## TASK GOAL
Retype only what runs from the beginning of the data through the line with "left ear: (583, 116)"; please omit the pictures and keep every line exact.
:: RECORDS FOR THIS EXERCISE
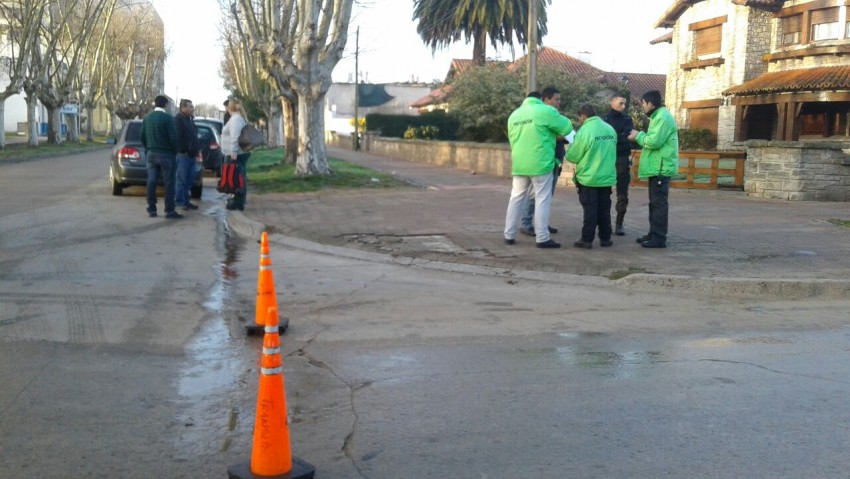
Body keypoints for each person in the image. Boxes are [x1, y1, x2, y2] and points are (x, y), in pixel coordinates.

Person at [503, 91, 573, 248]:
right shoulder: (546, 111)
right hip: (541, 163)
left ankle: (509, 234)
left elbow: (512, 139)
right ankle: (542, 237)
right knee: (542, 199)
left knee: (516, 198)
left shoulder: (514, 115)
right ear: (542, 99)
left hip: (520, 163)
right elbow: (567, 127)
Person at [628, 90, 679, 248]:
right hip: (657, 167)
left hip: (661, 168)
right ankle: (653, 233)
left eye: (643, 103)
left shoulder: (662, 117)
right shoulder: (658, 116)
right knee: (654, 203)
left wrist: (638, 135)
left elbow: (654, 142)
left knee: (659, 204)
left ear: (650, 103)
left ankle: (659, 238)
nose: (643, 107)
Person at [565, 104, 617, 249]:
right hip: (606, 177)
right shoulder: (609, 129)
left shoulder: (584, 131)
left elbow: (573, 156)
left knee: (590, 210)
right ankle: (606, 238)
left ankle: (587, 239)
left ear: (583, 116)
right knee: (604, 210)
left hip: (589, 178)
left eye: (579, 118)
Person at [520, 86, 566, 237]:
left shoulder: (554, 114)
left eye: (560, 99)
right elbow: (551, 135)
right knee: (535, 195)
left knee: (546, 197)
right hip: (542, 161)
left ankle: (542, 223)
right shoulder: (541, 114)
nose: (559, 102)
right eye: (556, 99)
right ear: (546, 100)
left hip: (555, 160)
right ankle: (526, 223)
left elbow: (562, 133)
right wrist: (560, 136)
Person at [140, 95, 181, 219]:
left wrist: (148, 148)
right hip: (167, 154)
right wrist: (175, 150)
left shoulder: (147, 118)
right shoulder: (168, 118)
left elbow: (142, 136)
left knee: (151, 181)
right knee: (169, 183)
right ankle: (169, 210)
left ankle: (151, 208)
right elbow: (173, 137)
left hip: (151, 154)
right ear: (165, 105)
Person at [602, 94, 635, 236]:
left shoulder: (627, 119)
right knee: (604, 190)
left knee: (622, 191)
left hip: (621, 156)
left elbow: (627, 135)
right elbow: (606, 138)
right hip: (607, 157)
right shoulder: (604, 119)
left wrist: (617, 137)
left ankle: (619, 222)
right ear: (612, 103)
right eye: (621, 103)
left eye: (625, 104)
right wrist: (619, 136)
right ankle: (605, 223)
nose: (624, 106)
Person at [221, 98, 249, 211]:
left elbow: (235, 137)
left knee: (237, 177)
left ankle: (239, 201)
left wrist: (233, 152)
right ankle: (238, 199)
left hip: (235, 154)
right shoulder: (238, 118)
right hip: (239, 153)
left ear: (229, 108)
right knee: (238, 176)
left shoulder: (235, 119)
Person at [174, 99, 200, 211]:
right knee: (181, 179)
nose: (192, 109)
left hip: (192, 155)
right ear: (183, 108)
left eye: (192, 107)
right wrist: (184, 149)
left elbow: (193, 136)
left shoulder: (189, 120)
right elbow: (178, 138)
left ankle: (186, 199)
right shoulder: (178, 120)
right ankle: (179, 201)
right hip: (183, 155)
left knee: (189, 179)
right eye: (190, 107)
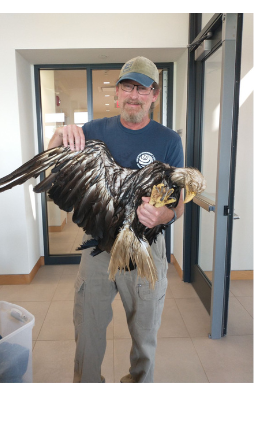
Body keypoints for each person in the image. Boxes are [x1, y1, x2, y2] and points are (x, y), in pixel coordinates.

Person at [48, 56, 184, 383]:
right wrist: (56, 139)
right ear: (118, 93)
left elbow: (178, 202)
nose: (133, 95)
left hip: (145, 248)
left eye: (142, 88)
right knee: (88, 326)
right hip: (97, 247)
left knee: (144, 330)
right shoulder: (93, 132)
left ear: (154, 94)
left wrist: (162, 212)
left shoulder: (168, 141)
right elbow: (52, 174)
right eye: (127, 87)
::::
## WRITTEN RESPONSE
Body keypoints for each person in the image. Boxes are [x1, y1, x2, y2] and points are (x, y), in pixel coordinates.

Person at [503, 91, 573, 248]:
right shoulder: (546, 111)
right hip: (541, 163)
left ankle: (509, 234)
left elbow: (512, 139)
right ankle: (542, 237)
right knee: (542, 199)
left knee: (516, 198)
left shoulder: (514, 115)
right ear: (542, 99)
left hip: (520, 163)
right elbow: (567, 127)
Person at [628, 90, 679, 248]:
right hip: (657, 167)
left hip: (661, 168)
right ankle: (653, 233)
left eye: (643, 103)
left shoulder: (662, 117)
right shoulder: (658, 116)
right knee: (654, 203)
left wrist: (638, 135)
left elbow: (654, 142)
left knee: (659, 204)
left ear: (650, 103)
left ankle: (659, 238)
nose: (643, 107)
Person at [565, 104, 617, 249]:
right hip: (606, 177)
right shoulder: (609, 129)
left shoulder: (584, 131)
left elbow: (573, 156)
left knee: (590, 210)
right ankle: (606, 238)
left ankle: (587, 239)
left ear: (583, 116)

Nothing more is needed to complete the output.